Trump and Xi Meet in Beijing, Both Sides Playing It Safe

Trump and Xi Meet in Beijing, Both Sides Playing It Safe

Donald Trump's trip to Beijing this week delivered pageantry but little else. A banquet, marching soldiers, and pleasantries between the American president and Chinese leader Xi Jinping made for good optics. Behind closed doors, however, the two sides appear locked in a cautious holding pattern, each waiting for the other to make a costly misstep.

The White House celebrated American strength returning to the world stage, yet the accompanying video told a different story. American flags hung dwarfed beneath rows of Chinese banners while People's Army troops marched in formation. Trump called Xi "really a friend," but the overall tone of the encounter suggested something more guarded: a truce born of mutual exhaustion rather than genuine warming.

The backdrop matters. A year ago, Washington slapped 145 percent tariffs on Chinese goods. Beijing retaliated with its own levies and, more painfully, restrictions on rare earth exports that forced Trump to back down. Military resources have since shifted from Asia to the Middle East. The U.S. national security strategy pivoted toward the Western Hemisphere. China policy now flows largely through the trade secretary rather than hawkish advisers who once dominated the conversation.

For now, both capitals appear content to maintain the status quo. The U.S. is scrambling to develop alternative sources of rare earth minerals and tighten controls on advanced technology exports. Some officials joke privately about adopting Deng Xiaoping's old dictum to "hide strength and bide time." But critics worry the Trump administration is chasing quick economic wins at the expense of longer-term security interests.

China sees the standoff differently. Beijing views this period as runway time, an opportunity to close gaps in economic power, technological capability, and military strength. Last month it forced Meta to divest from a Chinese AI firm and introduced fresh penalties against companies that comply with sanctions targeting Chinese enterprises. Xi labeled the Beijing meeting a "milestone," though the characterization reads more like a waypoint than a breakthrough.
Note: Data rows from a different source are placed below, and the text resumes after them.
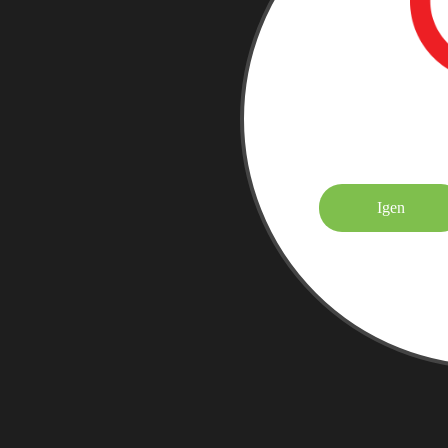
Elmúltá
Igen
Felnőtt tarta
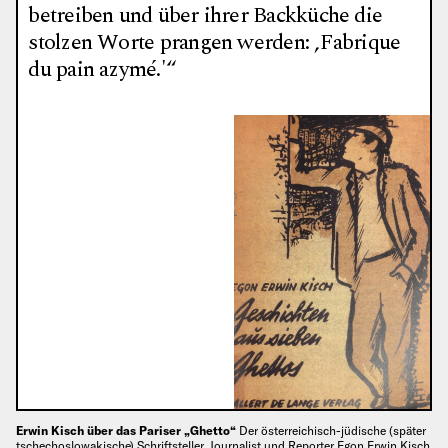
betreiben und über ihrer Backküche die
stolzen Worte prangen werden: ‚Fabrique
du pain azymé.'“
Erwin Kisch über das Pariser „Ghetto“
Der österreichisch-jüdische (später
tschechoslowakische) Schriftsteller, Journalist und Reporter Egon Erwin Kisch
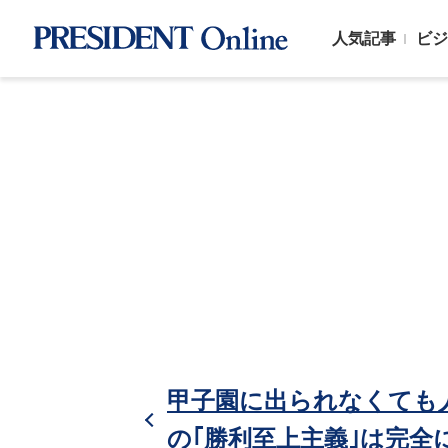
人気記事
ビジ
甲子園に出られなくても
の｢勝利至上主義｣は完全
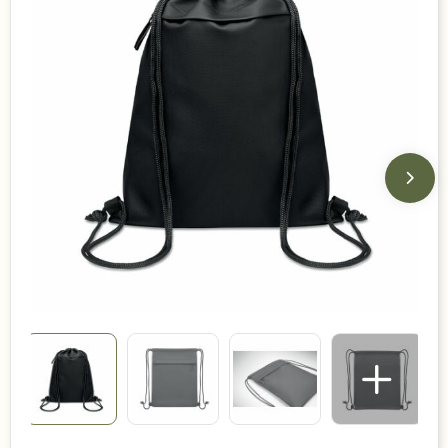
Duurzame keuzes
Made in Europe
Recycled
Bestsellers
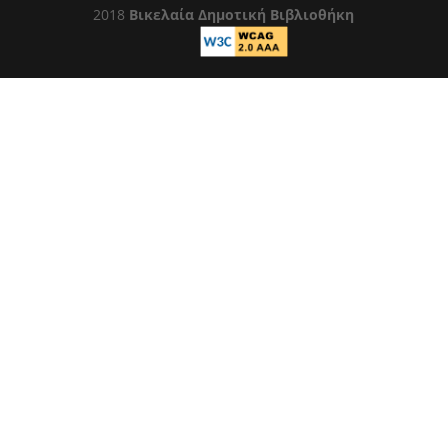
2018
Βικελαία Δημοτική Βιβλιοθήκη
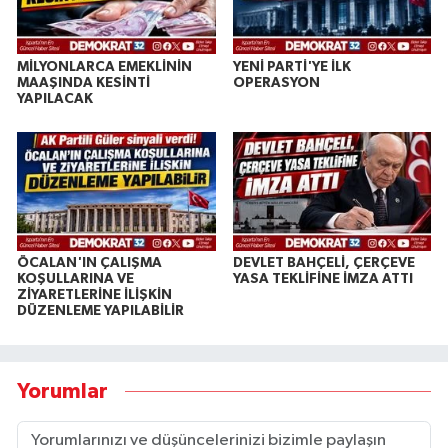
MİLYONLARCA EMEKLİNİN
YENİ PARTİ'YE İLK
MAAŞINDA KESİNTİ
OPERASYON
YAPILACAK
ÖCALAN'IN ÇALIŞMA
DEVLET BAHÇELİ, ÇERÇEVE
KOŞULLARINA VE
YASA TEKLİFİNE İMZA ATTI
ZİYARETLERİNE İLİŞKİN
DÜZENLEME YAPILABİLİR
Yorumlar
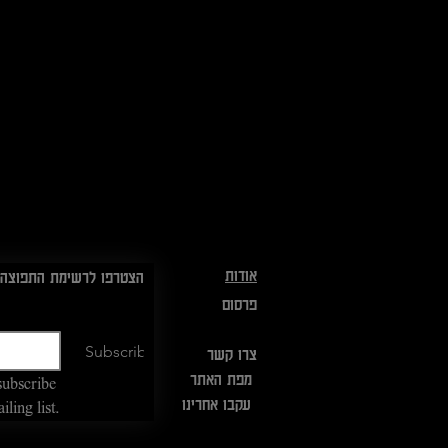
אודות
הצטרפו לרשימת התפוצה:
פרסום
Subscribe
צרו קשר
מפת האתר
subscribe 
עקבו אחרינו
ling list.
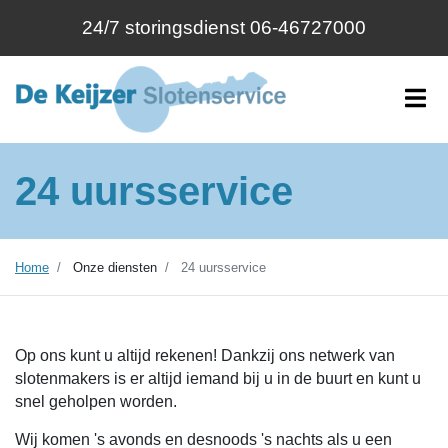
24/7 storingsdienst 06-46727000
24 uursservice
Home
Onze diensten
24 uursservice
Op ons kunt u altijd rekenen! Dankzij ons netwerk van
slotenmakers is er altijd iemand bij u in de buurt en kunt u
snel geholpen worden.
Wij komen 's avonds en desnoods 's nachts als u een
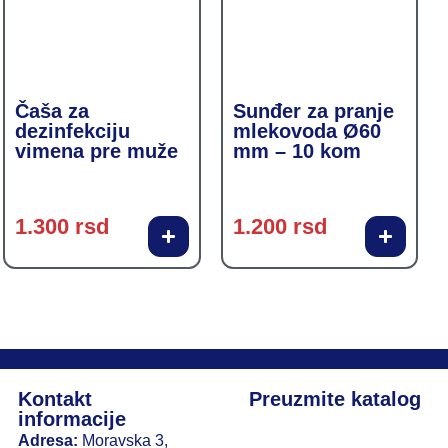
Čaša za
Sunđer za pranje
dezinfekciju
mlekovoda Ø60
vimena pre muže
mm – 10 kom
1.300
rsd
1.200
rsd
Kontakt
Preuzmite katalog
informacije
Adresa:
Moravska 3,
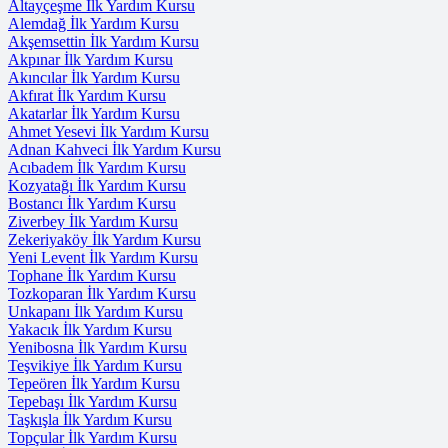
Altayçeşme İlk Yardım Kursu
Alemdağ İlk Yardım Kursu
Akşemsettin İlk Yardım Kursu
Akpınar İlk Yardım Kursu
Akıncılar İlk Yardım Kursu
Akfırat İlk Yardım Kursu
Akatarlar İlk Yardım Kursu
Ahmet Yesevi İlk Yardım Kursu
Adnan Kahveci İlk Yardım Kursu
Acıbadem İlk Yardım Kursu
Kozyatağı İlk Yardım Kursu
Bostancı İlk Yardım Kursu
Ziverbey İlk Yardım Kursu
Zekeriyaköy İlk Yardım Kursu
Yeni Levent İlk Yardım Kursu
Tophane İlk Yardım Kursu
Tozkoparan İlk Yardım Kursu
Unkapanı İlk Yardım Kursu
Yakacık İlk Yardım Kursu
Yenibosna İlk Yardım Kursu
Teşvikiye İlk Yardım Kursu
Tepeören İlk Yardım Kursu
Tepebaşı İlk Yardım Kursu
Taşkışla İlk Yardım Kursu
Topçular İlk Yardım Kursu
Chinese officials have grown emboldened in their rhetoric. State Security Minister Chen Yixin declared in December that American hegemony is crumbling at home and abroad, its democracy "mutating," its economy "decaying," and its global influence eroding.

The calculus for each side remains unchanged. Washington wants stability to build alternative supply chains. China wants time to complete its rise without American interference. Neither side appears ready to force a resolution. U.S. allies are quietly deepening ties with Beijing, sensing American commitment to the region is waning. China, meanwhile, has shown reluctance to assume greater global responsibilities, preferring to conserve leverage for its own priorities. The great power competition has entered a waiting game, with the rest of the world left to guess when and where it will resume.

Author James Rodriguez: "Cordial meetings between superpowers are often code for both sides digging in for a longer fight."